◆賑やかな夏の星たちが西空に傾くと秋の夜空はずいぶん寂しくなり、南空の一等星フォーマルハウトが印象的です。秋の夜空は古代エチオピア伝説の舞台。アンドロメダ姫の腰の近くに双眼鏡を向けると、230万光年彼方のアンドロメダ銀河が見つかります。
◆小さな天体は太陽や惑星の引力の影響を受けやすいので、その軌道は複雑で不安定です。これらの天体はいつ地球との衝突コースをとるかわかりません。実際、小惑星の中には小惑星帯を外れて惑星軌道に接近するものがあり、これを特異小惑星と呼びます。惑星は昔から小天体の衝突にさらされてきました。金星は他の惑星とは自転の方向が逆です。火星の自転軸は不安定でフラフラしています。天王星の自転軸はほとんど横倒しです。土星や木星など巨大惑星には岩や氷でできたリングがあります。これらは小天体が衝突した結果ではないかと考えられています。もし直径数㎞の小惑星が地球に衝突したらどうなるでしょうか。6500万年前メキシコのユカタン半島に落下した隕石が地球環境を変化させ、地上の王者だった恐竜を絶滅させたという話は有名ですが、この隕石の直径はたった10㎞です。
◆宇宙の歴史の中では天体衝突はありふれた事件です。私たちが気づかないうちに地球に近づく小天体はたくさんあります。過去には月と地球の間を通り抜けた小惑星がいくつかありますし、ごく最近も地球とのニアミス事件がありました。

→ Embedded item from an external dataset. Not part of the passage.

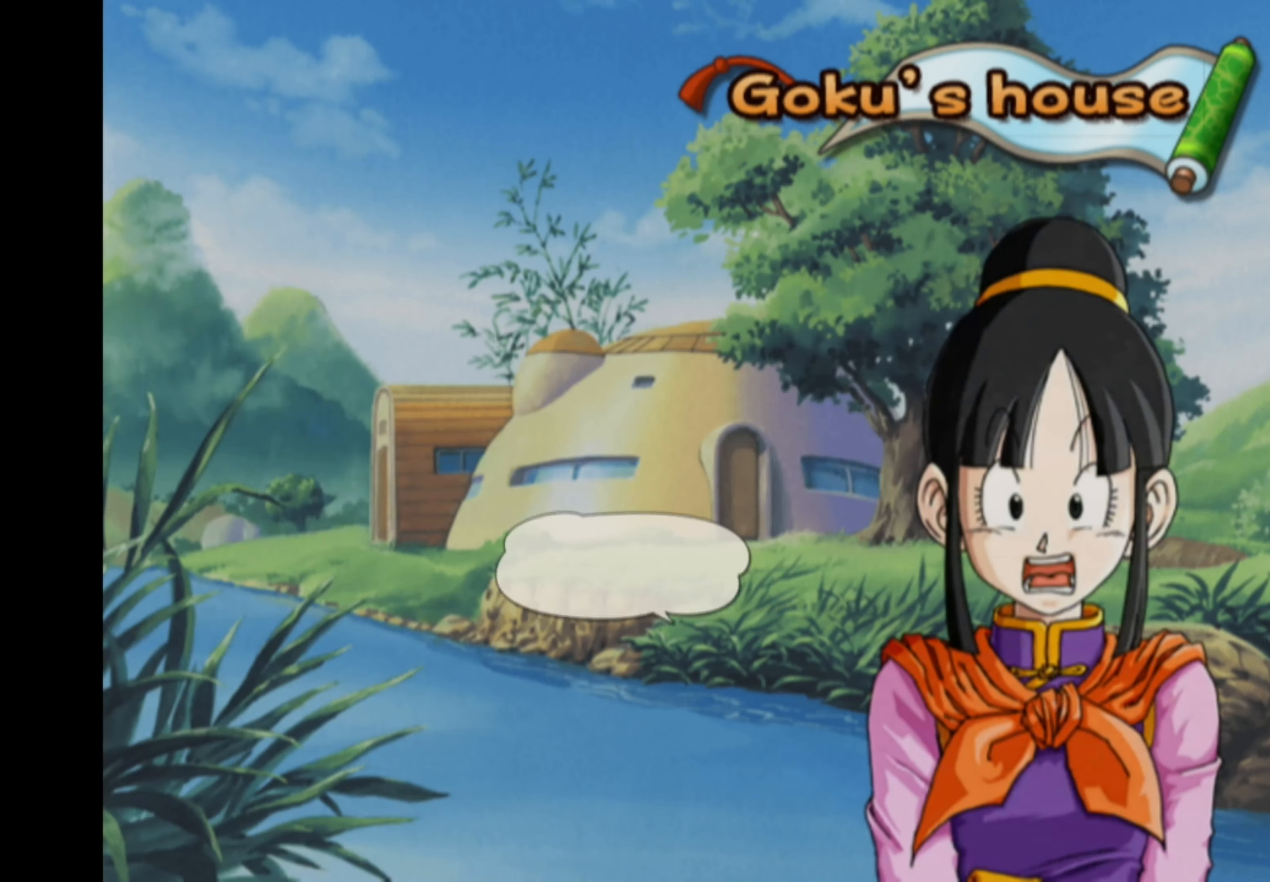
{"buttons": [], "left_stick": "center", "right_stick": "center", "events": [[84, "right_stick", "up-right"], [150, "right_stick", "down-right"], [217, "right_stick", "down-left"], [300, "right_stick", "up-left"], [350, "right_stick", "right"], [466, "right_stick", "center"]]}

1989年には直径400mの小惑星が地球から64万㎞を通過、1972年には直径80mの小惑星の破片がアメリカのアイダホ州上空60㎞をかすめて再び宇宙に戻って行きました。2000年1月にはカナダ上空で250トンの小惑星が地球大気に突入し、空中で大爆発を起こしました。また、1983年に加古川市在住の菅野さんが発見した「菅野・三枝・藤川彗星」のように地球にニアミスした彗星もあります。美しく尾を引いて私たちを楽しませてくれる彗星もひとつ間違えば人類の脅威です。
◆最近、世界中の天文台で地球近傍小天体NEOの本格的な探索が始まりました。今年1月に直径800mの小惑星2000BF19が発見されましたが、これはNEOの1つで2022年に百万分の1の確率で地球に衝突すると発表されました。このような衝突の危険を秘めた小惑星は数百個はあると推測されています。もしこれらの小惑星が地球に衝突したら、恐竜絶滅の時と同じことが起きるでしょう。天体衝突というとまるでSF映画のように感じますが、興味本位ではなくもっと科学的に監視していくことが大切です。